- **Exercise brief**: Stop after the line with "image of neoplastic"; until then, please copy every line of the records word for word from the first.

──────────────────────────────

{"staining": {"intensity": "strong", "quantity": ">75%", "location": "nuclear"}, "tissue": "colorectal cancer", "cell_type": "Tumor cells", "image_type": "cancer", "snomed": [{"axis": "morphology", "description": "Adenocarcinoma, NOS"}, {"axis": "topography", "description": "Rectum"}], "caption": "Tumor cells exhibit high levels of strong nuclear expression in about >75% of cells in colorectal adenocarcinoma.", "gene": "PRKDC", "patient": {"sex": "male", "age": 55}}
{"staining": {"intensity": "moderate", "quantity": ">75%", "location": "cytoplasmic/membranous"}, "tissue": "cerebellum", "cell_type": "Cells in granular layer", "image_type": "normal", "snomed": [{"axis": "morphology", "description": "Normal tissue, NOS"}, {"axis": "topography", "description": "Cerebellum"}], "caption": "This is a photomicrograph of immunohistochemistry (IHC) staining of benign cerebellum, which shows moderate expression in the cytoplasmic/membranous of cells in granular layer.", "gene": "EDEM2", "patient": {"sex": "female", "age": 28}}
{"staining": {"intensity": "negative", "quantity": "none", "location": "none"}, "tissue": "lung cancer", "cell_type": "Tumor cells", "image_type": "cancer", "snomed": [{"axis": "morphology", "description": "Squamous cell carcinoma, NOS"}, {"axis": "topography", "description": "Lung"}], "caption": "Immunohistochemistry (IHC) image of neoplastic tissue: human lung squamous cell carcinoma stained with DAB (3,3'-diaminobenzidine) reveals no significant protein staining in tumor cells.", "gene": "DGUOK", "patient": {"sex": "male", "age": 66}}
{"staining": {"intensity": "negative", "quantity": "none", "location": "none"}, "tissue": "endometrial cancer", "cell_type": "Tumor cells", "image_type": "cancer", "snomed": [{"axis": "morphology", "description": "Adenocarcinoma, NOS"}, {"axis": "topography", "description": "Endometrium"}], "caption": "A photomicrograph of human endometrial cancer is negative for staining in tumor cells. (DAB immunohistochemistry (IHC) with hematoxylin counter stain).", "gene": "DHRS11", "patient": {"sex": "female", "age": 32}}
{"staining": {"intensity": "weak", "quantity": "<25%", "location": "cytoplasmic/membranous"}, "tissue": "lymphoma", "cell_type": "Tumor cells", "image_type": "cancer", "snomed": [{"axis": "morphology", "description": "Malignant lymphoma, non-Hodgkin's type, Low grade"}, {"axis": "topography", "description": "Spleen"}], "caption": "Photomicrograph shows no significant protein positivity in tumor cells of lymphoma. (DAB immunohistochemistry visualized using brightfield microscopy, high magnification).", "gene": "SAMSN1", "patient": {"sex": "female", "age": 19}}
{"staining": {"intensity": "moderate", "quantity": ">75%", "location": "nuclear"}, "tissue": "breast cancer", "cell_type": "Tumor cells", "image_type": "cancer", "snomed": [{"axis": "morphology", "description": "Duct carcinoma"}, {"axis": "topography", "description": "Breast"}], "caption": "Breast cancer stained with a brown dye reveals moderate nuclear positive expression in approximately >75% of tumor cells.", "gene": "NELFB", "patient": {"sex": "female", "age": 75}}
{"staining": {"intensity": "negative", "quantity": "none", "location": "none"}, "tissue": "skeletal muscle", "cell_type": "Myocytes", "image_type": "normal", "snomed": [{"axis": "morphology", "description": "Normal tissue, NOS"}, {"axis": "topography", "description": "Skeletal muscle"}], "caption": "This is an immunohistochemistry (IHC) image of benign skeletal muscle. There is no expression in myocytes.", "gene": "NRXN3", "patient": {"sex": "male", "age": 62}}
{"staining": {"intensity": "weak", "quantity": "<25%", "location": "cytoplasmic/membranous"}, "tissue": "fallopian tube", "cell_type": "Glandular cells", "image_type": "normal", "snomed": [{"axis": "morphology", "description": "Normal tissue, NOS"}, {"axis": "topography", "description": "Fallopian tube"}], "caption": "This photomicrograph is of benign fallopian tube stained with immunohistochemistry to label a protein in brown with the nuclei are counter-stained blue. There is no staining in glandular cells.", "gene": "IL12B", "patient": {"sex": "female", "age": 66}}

──────────────────────────────

- **Response area**:
{"staining": {"intensity": "strong", "quantity": ">75%", "location": "nuclear"}, "tissue": "colorectal cancer", "cell_type": "Tumor cells", "image_type": "cancer", "snomed": [{"axis": "morphology", "description": "Adenocarcinoma, NOS"}, {"axis": "topography", "description": "Rectum"}], "caption": "Tumor cells exhibit high levels of strong nuclear expression in about >75% of cells in colorectal adenocarcinoma.", "gene": "PRKDC", "patient": {"sex": "male", "age": 55}}
{"staining": {"intensity": "moderate", "quantity": ">75%", "location": "cytoplasmic/membranous"}, "tissue": "cerebellum", "cell_type": "Cells in granular layer", "image_type": "normal", "snomed": [{"axis": "morphology", "description": "Normal tissue, NOS"}, {"axis": "topography", "description": "Cerebellum"}], "caption": "This is a photomicrograph of immunohistochemistry (IHC) staining of benign cerebellum, which shows moderate expression in the cytoplasmic/membranous of cells in granular layer.", "gene": "EDEM2", "patient": {"sex": "female", "age": 28}}
{"staining": {"intensity": "negative", "quantity": "none", "location": "none"}, "tissue": "lung cancer", "cell_type": "Tumor cells", "image_type": "cancer", "snomed": [{"axis": "morphology", "description": "Squamous cell carcinoma, NOS"}, {"axis": "topography", "description": "Lung"}], "caption": "Immunohistochemistry (IHC) image of neoplastic tissue: human lung squamous cell carcinoma stained with DAB (3,3'-diaminobenzidine) reveals no significant protein staining in tumor cells.", "gene": "DGUOK", "patient": {"sex": "male", "age": 66}}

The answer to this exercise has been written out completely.